Sfatiamo immediatamente un luogo comune piuttosto esteso nella comunità prog: I Druid non sono esattamente quello che può essere definito un "clone" degli Yes. Certo, le sonorità sono quelle, non c'è alcun dubbio a riguardo, però preferisco vederli come "seguaci" più che come copie spudorate della band di Jon Anderson & Co., con le proprie idee ed il proprio stile, per quanto derivativo. Insieme agli americani Starcastle, i quattro ragazzi inglesi, sono probabilmente quelli che hanno saputo utilizzare meglio lo yessound dei loro connazionali maestri, creando due dischi (soprattutto il primo) davvero degni di nota, nonostante, vista la data d'uscita, non facciano di certo gridare al miracolo.
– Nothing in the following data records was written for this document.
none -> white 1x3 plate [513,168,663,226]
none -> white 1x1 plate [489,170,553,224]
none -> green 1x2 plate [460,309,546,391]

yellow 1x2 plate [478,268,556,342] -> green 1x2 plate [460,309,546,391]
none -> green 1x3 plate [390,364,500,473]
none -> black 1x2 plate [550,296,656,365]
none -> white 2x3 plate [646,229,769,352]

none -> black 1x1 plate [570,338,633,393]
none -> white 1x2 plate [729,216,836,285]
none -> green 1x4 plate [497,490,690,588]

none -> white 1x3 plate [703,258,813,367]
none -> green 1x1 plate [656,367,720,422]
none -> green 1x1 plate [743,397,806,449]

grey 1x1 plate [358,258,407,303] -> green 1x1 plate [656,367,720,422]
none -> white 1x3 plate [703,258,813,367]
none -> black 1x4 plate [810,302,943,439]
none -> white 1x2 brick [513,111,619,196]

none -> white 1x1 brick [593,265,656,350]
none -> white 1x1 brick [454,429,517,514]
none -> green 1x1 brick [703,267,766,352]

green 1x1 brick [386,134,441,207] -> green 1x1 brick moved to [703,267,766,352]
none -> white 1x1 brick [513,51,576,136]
L'identità musicale di questo "Toward the Sun" rispecchia un rock sinfonico molto più dolce e rilassato rispetto alla matrice Yes, come a confermare che, nonostante gli strumenti utilizzati siano pressoché gli stessi (voce androgina ricalcante il timbro di Jon Anderson, basso solista alla maniera di Chris Squire, certi arpeggi tastieristici vagamente "made in Rick Wakeman"...), la proposta musicale che ne deriva si discosta perlomeno parzialmente dalla fonte dalla quale attinge, dando un tocco di personalità all'opera, spesso automaticamente screditata per la sua mancanza di originalità.
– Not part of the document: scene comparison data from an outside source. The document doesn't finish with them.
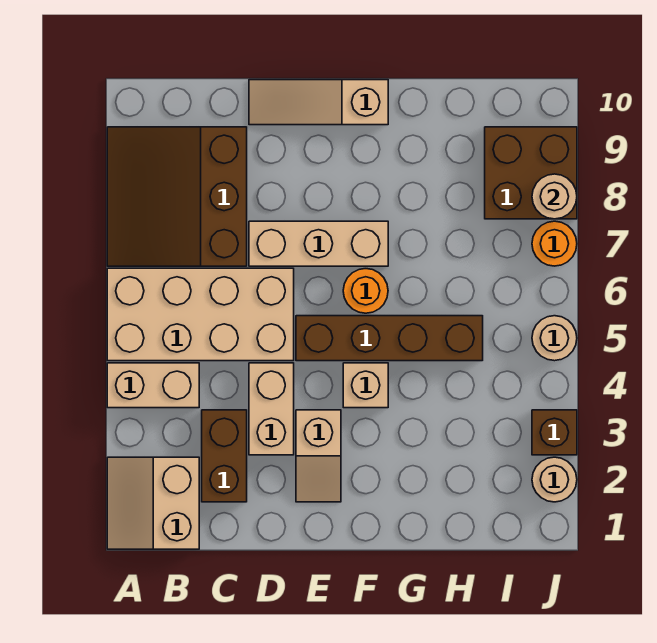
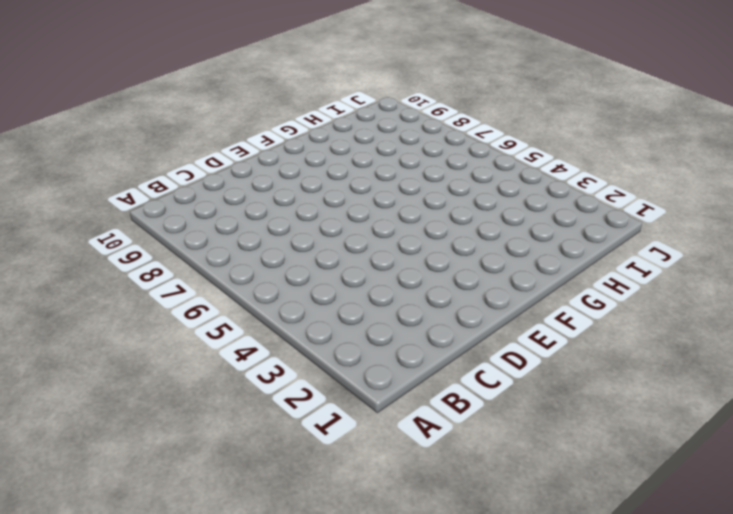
none -> tan 2x2 slope [107,457,199,549]
none -> tan 1x2 brick [107,363,199,408]
none -> tan 2x4 brick [107,268,294,361]

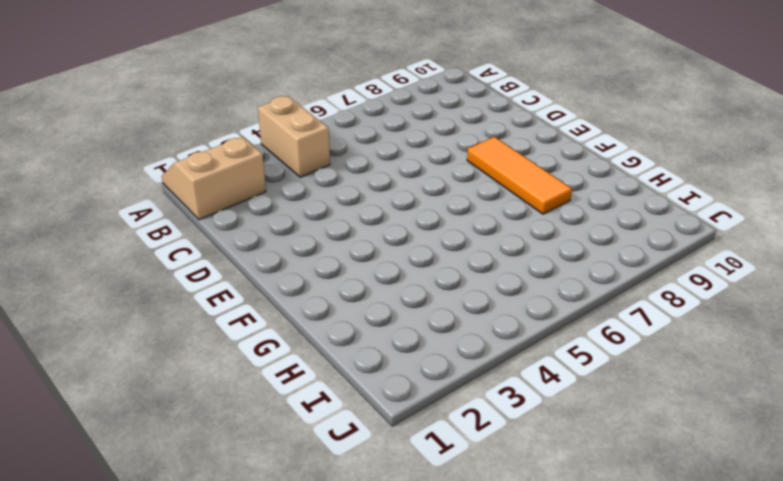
orange 1x3 tile [467,137,572,214] -> none
none -> tan 2x4 brick [107,268,294,361]
none -> brown 3x3 slope [107,127,247,266]
none -> brown 1x2 brick [202,410,247,502]

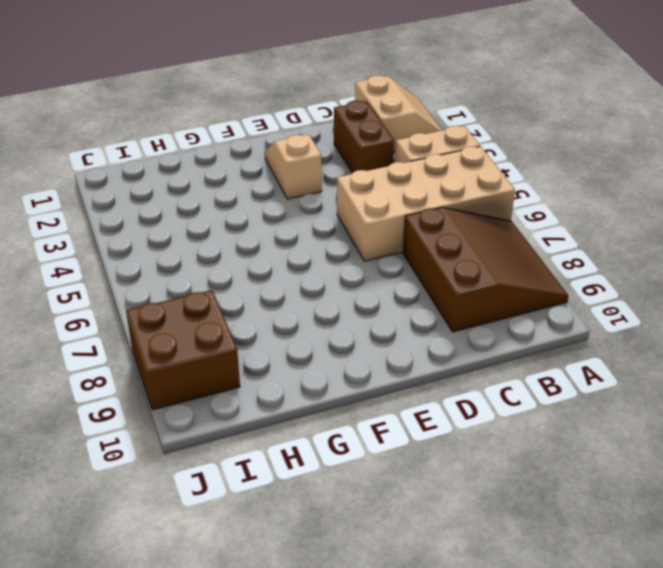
none -> tan 1x2 brick [249,363,294,455]
none -> tan 1x3 brick [249,221,388,266]
none -> tan 1x3 slope [249,80,388,125]

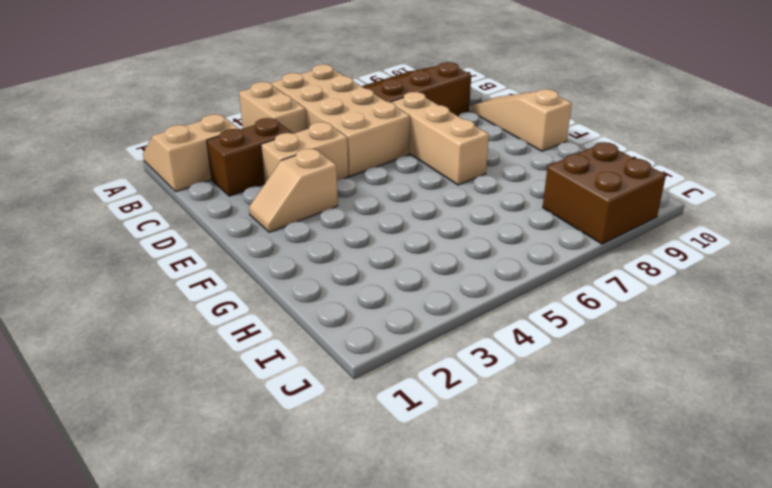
none -> brown 1x4 brick [296,316,483,361]
none -> tan 1x1 brick [343,363,388,408]
none -> orange 1x1 round brick [343,269,388,313]

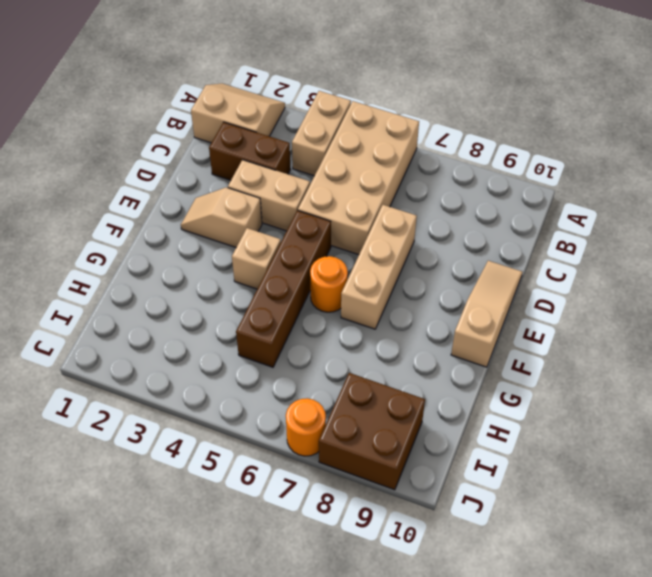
none -> brown 3x3 slope [107,127,247,266]
none -> tan 1x1 round brick [532,457,577,502]
none -> brown 1x1 brick [532,410,577,455]

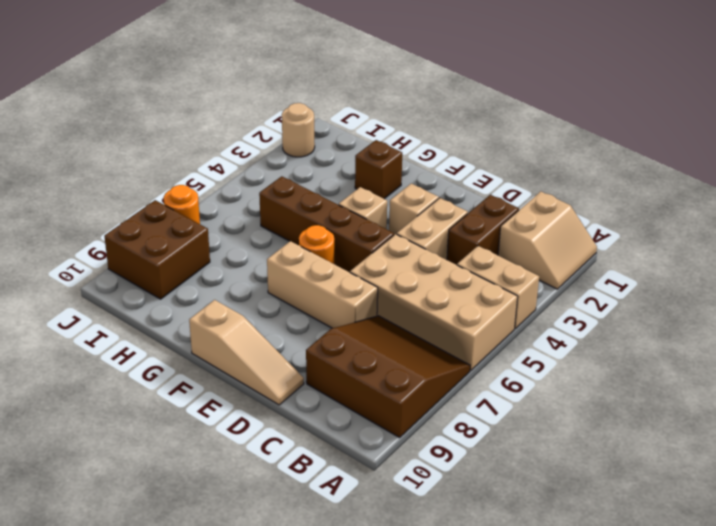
brown 3x3 slope [306,316,470,438] -> brown 3x3 slope turned to [107,127,247,266]
brown 1x1 brick [355,140,402,199] -> brown 1x1 brick moved to [532,410,577,455]
none -> tan 1x1 round brick [532,316,577,361]
none -> tan 1x1 round brick [532,174,577,219]

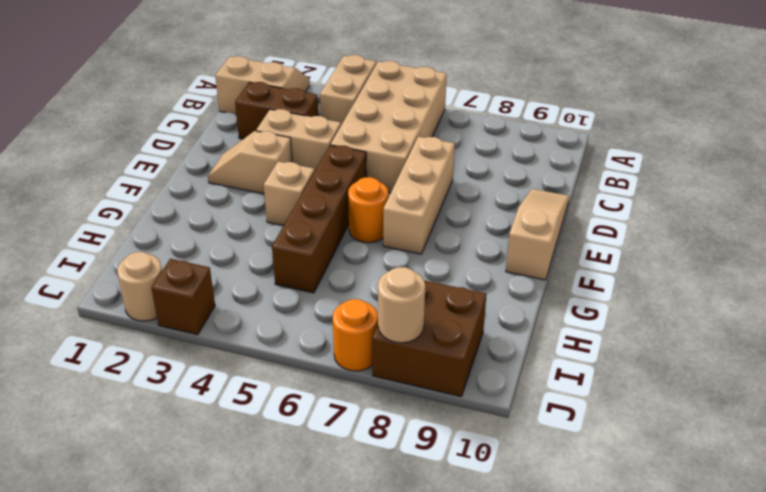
none -> brown 3x3 slope [107,127,247,266]
none -> tan 1x1 round brick [532,316,577,361]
Il disco è datato 1975 e vede come protagonisti il bassista Neil Brewer, il tastierista Andrew McCorie-Shand, il batterista Cedric Sharpley ed il chitarrista e cantante Dane (sì, solo Dane...), intenti a cimentarsi nell'esecuzione di composizioni magari carenti in quanto a complessità e tecnicismi, ma ricche di atmosfere vellutate e spunti melodici, ricamate perlopiù dai suoni caldi del mellotron e dai delicati arpeggi della chitarra, in evidenza soprattutto in pezzi lenti ed evocativi, incentrati ora sulle doti vocali e corali dei quattro (Remembering, Toward the Sun), ora sul malinconico suono scaturito dal piano di Andrew (Red Carpet for an Autumn). Il tastierista firma anche la coda dei brani più lunghi, caratterizzati però, nella loro interezza, dal continuo imperversare del reparto ritmico, individuato nel cupo e incisivo suono del basso di Neil e nella versatile batteria di Cedric, sempre pronta a mutare rotta con repentini ma eleganti cambi di andatura (Voices, Shangri La). La chitarra di Dane trova la sua dimensione ideale sia nei toni decisi e coloratissimi della strumentale "Theme", in cui fa la sua apparizione anche una trascinante incursione di sax, sia nelle arie maestose quanto accoglienti di "Dawn of Evening", avvolta per tutta la sua durata da un soffice e leggero velo di mellotron, presente comunque nella quasi totalità dell'opera.

Nel 1976, un anno dopo la pubblicazione del lavoro appena descritto, esce "Fluid Druid", ultimo e sottovalutatissimo album di un'altrettanto snobbata band che ha pagato a caro prezzo il suo ritardo nell'entrata del mondo prog, eclissandosi dopo appena due uscite discografiche, avvenute per l'appunto quando i tempi stavano ormai irrimediabilmente cambiando.